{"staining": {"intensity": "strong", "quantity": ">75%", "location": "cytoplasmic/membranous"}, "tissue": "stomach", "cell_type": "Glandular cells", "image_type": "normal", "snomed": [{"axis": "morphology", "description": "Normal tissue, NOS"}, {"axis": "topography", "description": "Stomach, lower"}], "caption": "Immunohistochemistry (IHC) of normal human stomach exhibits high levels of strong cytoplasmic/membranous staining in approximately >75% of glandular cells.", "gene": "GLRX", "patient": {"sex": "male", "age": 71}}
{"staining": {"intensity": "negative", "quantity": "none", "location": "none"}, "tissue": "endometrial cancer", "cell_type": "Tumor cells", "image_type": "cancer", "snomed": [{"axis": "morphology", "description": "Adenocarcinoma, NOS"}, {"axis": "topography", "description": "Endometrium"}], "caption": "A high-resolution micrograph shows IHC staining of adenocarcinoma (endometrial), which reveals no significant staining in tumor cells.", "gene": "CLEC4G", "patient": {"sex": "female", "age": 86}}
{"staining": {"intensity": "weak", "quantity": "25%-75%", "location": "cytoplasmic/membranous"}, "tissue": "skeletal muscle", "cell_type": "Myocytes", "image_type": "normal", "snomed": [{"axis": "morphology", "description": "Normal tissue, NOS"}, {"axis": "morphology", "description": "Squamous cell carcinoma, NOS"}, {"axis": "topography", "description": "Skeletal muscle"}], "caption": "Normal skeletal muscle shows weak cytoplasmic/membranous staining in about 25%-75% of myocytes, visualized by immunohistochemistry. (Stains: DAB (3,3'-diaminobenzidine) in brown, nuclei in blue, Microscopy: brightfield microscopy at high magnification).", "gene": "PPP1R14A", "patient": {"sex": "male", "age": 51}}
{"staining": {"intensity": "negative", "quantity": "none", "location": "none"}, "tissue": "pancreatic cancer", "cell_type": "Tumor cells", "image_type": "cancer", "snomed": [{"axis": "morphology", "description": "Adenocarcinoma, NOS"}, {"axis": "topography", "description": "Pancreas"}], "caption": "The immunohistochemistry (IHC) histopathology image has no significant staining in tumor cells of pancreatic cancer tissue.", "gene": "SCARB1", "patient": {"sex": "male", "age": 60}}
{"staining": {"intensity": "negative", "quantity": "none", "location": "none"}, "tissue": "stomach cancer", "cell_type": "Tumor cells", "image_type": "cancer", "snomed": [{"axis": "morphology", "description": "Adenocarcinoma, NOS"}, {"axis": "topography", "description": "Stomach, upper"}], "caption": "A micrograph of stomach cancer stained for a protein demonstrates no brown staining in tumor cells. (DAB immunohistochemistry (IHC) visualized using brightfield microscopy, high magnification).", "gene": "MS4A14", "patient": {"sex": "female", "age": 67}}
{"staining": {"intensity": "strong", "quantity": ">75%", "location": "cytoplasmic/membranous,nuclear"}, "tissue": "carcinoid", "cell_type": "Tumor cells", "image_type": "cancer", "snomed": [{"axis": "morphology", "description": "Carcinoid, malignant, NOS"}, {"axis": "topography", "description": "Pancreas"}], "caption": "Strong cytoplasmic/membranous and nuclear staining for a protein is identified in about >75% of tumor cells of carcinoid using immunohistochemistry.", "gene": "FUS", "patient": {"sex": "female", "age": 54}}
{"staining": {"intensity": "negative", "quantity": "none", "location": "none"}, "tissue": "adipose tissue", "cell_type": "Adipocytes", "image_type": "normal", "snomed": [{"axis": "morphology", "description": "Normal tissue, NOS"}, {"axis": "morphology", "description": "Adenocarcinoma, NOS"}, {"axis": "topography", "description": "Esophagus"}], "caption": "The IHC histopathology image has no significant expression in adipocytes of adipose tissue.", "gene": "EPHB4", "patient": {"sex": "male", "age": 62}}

### AIM OF THE TASK
Nothing may be omitted. Restate all of the entries exactly.

### REPLY
{"staining": {"intensity": "strong", "quantity": ">75%", "location": "cytoplasmic/membranous"}, "tissue": "stomach", "cell_type": "Glandular cells", "image_type": "normal", "snomed": [{"axis": "morphology", "description": "Normal tissue, NOS"}, {"axis": "topography", "description": "Stomach, lower"}], "caption": "Immunohistochemistry (IHC) of normal human stomach exhibits high levels of strong cytoplasmic/membranous staining in approximately >75% of glandular cells.", "gene": "GLRX", "patient": {"sex": "male", "age": 71}}
{"staining": {"intensity": "negative", "quantity": "none", "location": "none"}, "tissue": "endometrial cancer", "cell_type": "Tumor cells", "image_type": "cancer", "snomed": [{"axis": "morphology", "description": "Adenocarcinoma, NOS"}, {"axis": "topography", "description": "Endometrium"}], "caption": "A high-resolution micrograph shows IHC staining of adenocarcinoma (endometrial), which reveals no significant staining in tumor cells.", "gene": "CLEC4G", "patient": {"sex": "female", "age": 86}}
{"staining": {"intensity": "weak", "quantity": "25%-75%", "location": "cytoplasmic/membranous"}, "tissue": "skeletal muscle", "cell_type": "Myocytes", "image_type": "normal", "snomed": [{"axis": "morphology", "description": "Normal tissue, NOS"}, {"axis": "morphology", "description": "Squamous cell carcinoma, NOS"}, {"axis": "topography", "description": "Skeletal muscle"}], "caption": "Normal skeletal muscle shows weak cytoplasmic/membranous staining in about 25%-75% of myocytes, visualized by immunohistochemistry. (Stains: DAB (3,3'-diaminobenzidine) in brown, nuclei in blue, Microscopy: brightfield microscopy at high magnification).", "gene": "PPP1R14A", "patient": {"sex": "male", "age": 51}}
{"staining": {"intensity": "negative", "quantity": "none", "location": "none"}, "tissue": "pancreatic cancer", "cell_type": "Tumor cells", "image_type": "cancer", "snomed": [{"axis": "morphology", "description": "Adenocarcinoma, NOS"}, {"axis": "topography", "description": "Pancreas"}], "caption": "The immunohistochemistry (IHC) histopathology image has no significant staining in tumor cells of pancreatic cancer tissue.", "gene": "SCARB1", "patient": {"sex": "male", "age": 60}}
{"staining": {"intensity": "negative", "quantity": "none", "location": "none"}, "tissue": "stomach cancer", "cell_type": "Tumor cells", "image_type": "cancer", "snomed": [{"axis": "morphology", "description": "Adenocarcinoma, NOS"}, {"axis": "topography", "description": "Stomach, upper"}], "caption": "A micrograph of stomach cancer stained for a protein demonstrates no brown staining in tumor cells. (DAB immunohistochemistry (IHC) visualized using brightfield microscopy, high magnification).", "gene": "MS4A14", "patient": {"sex": "female", "age": 67}}
{"staining": {"intensity": "strong", "quantity": ">75%", "location": "cytoplasmic/membranous,nuclear"}, "tissue": "carcinoid", "cell_type": "Tumor cells", "image_type": "cancer", "snomed": [{"axis": "morphology", "description": "Carcinoid, malignant, NOS"}, {"axis": "topography", "description": "Pancreas"}], "caption": "Strong cytoplasmic/membranous and nuclear staining for a protein is identified in about >75% of tumor cells of carcinoid using immunohistochemistry.", "gene": "FUS", "patient": {"sex": "female", "age": 54}}
{"staining": {"intensity": "negative", "quantity": "none", "location": "none"}, "tissue": "adipose tissue", "cell_type": "Adipocytes", "image_type": "normal", "snomed": [{"axis": "morphology", "description": "Normal tissue, NOS"}, {"axis": "morphology", "description": "Adenocarcinoma, NOS"}, {"axis": "topography", "description": "Esophagus"}], "caption": "The IHC histopathology image has no significant expression in adipocytes of adipose tissue.", "gene": "EPHB4", "patient": {"sex": "male", "age": 62}}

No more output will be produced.